There seems to have been a fair amount of sound and fury in relation to this Bill providing for increased health contributions and one must, I think, look at the matter in the context in which it arises. One can see that the present contribution of £7 per year or 13p per week has been in existence since 1971 and there is no doubt that the cost of the health services has almost doubled since 1971-72. This has been partly due to increased costings and partly to improved services and I think we should take a realistic view of this contribution which is now asked for of 26p per week or £12 per annum. In effect, what these contributors are asked to pay is less than the price of 20 cigarettes per week and bearing in mind the increased and better services, it is a small amount to ask people to pay.
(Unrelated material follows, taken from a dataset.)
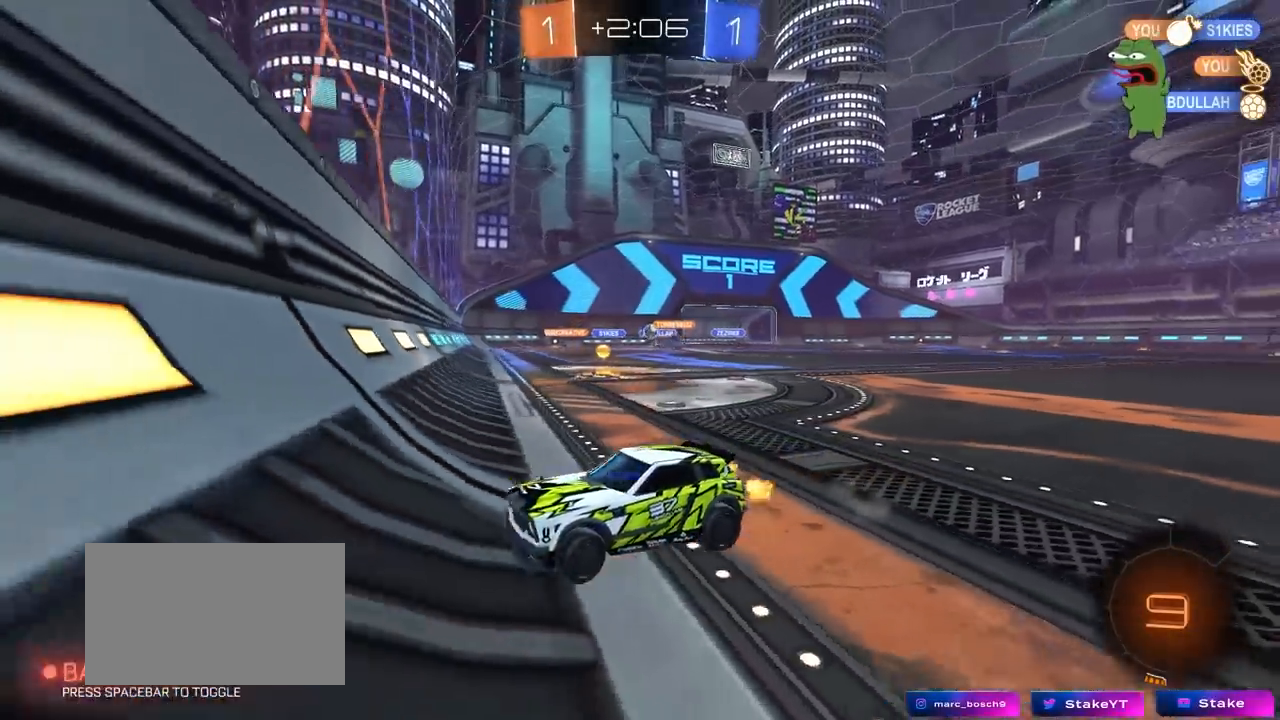
{"keys": ["a", "w"], "mouse": [], "mouse_move": "still", "events": [[117, "shift", "up"], [250, "a", "up"], [250, "d", "down"], [450, "a", "down"], [483, "d", "up"]]}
I know that times are difficult and costs have risen right across the board but for people to get excited about the fact that they are being asked to pay less than the price of 20 cigarettes per week just does not seem sensible, having regard to the excitement that is being generated from the Opposition benches.
The health contribution to date brought in £5 million per year and this will bring in £3½ million, and if one estimated it, one would probably find that the actual benefit which people in this category receive when related to what they are asked to contribute is something like 10 per cent, if even that. As the Minister rightly pointed out, the contributions to date bear very favourable comparison with those required in other voluntary insurance schemes, be they run by private institutions or by the Voluntary Health Board. I personally have always been an advocate of contributions towards mental services and I think that viewpoint is gaining strength in the country. One hears a lot of criticism about people wastefully and unnecessarily availing of medical services. If there is this situation, it means that unnecessary and increased costs are being visited on the nation and this ultimately has the effect of restricting the availability of health services, institutional or otherwise, which could be made for the rest of the nation and preventing other categories being brought in for what one might call subsidised benefits.
One must look at this Bill in the light of the Estimate for the Department. One sees that the Estimate shows a 40 per cent increase and this means that money has to be found. The average person today would not be prepared to accept the medical services and the medical treatment provided ten years ago. People now demand a better standard of treatment and they demand services on a much wider scale than were heretofore considered sufficient. I was glad to hear the Minister when introducing his Estimate refer to community care.
I can look at medicine from what is a slightly privileged position being the son of a family doctor. I can see the tremendous improvements that have occurred in medical science. Cases that were utterly hopeless and untreatable, except in a palliative sense, are now treatable; conditions that would have incapacitated people years ago can now be corrected and those treated can live normal lives. I was very impressed on visiting a hospital outside the city environment to see people well over 70 years of age undergoing major bone surgery, people who prior to treatment were hardly able to move. They had every guarantee that, if they underwent major surgery, they would be vastly improved physically but, even more important, they had every guarantee they would survive the surgery. This is just one piece of evidence of the improvement in medical care and medical surgery. Many of my constituents have availed of the service in the hospital to which I refer. They pay the contribution of £7 a year under the Health Act. In return they are provided with a truly wonderful service for this very small sum. I am a contributor to the VHI because I do not come within the £7 a year category. I do not begrudge the money I pay to the VHI though the contributions are a great deal higher per capita than would be the case if I were in the category paying £7 a year. This bears out what the Minister said; the requirements of this Bill compare very favourably with the payments under the voluntary health insurance scheme.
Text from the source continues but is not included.